> **Goal of the exercise**
If the records include pictures, omit them and set down everything else verbatim.

> **Exercise materials**
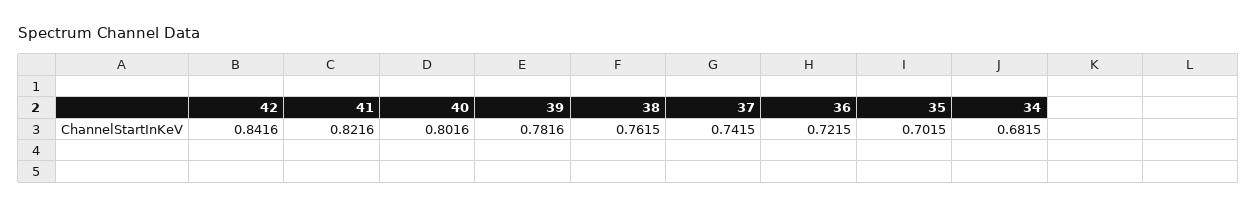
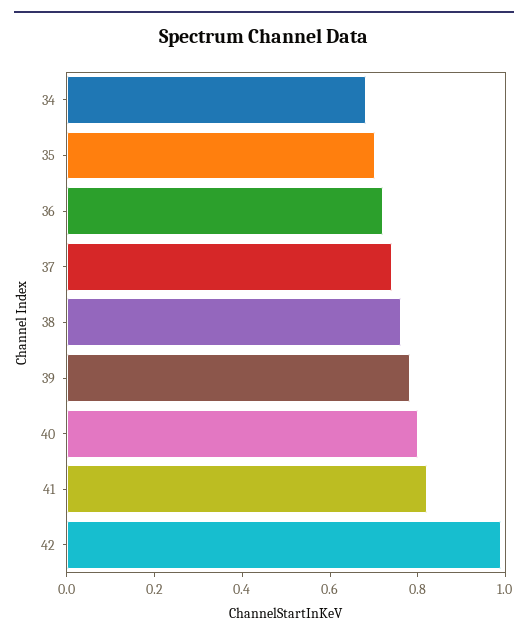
  {
-   "42": 0.8416,
+   "42": 1,
    "41": 0.8216,
    "40": 0.8016,
    "39": 0.7816,
    "38": 0.7615,
    "37": 0.7415,
    "36": 0.7215,
    "35": 0.7015,
    "34": 0.6815
  }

> **Response to the task**
  {
-   "42": 0.8416,
+   "42": 1,
    "41": 0.8216,
    "40": 0.8016,
    "39": 0.7816,
    "38": 0.7615,
    "37": 0.7415,
    "36": 0.7215,
    "35": 0.7015,
    "34": 0.6815
  }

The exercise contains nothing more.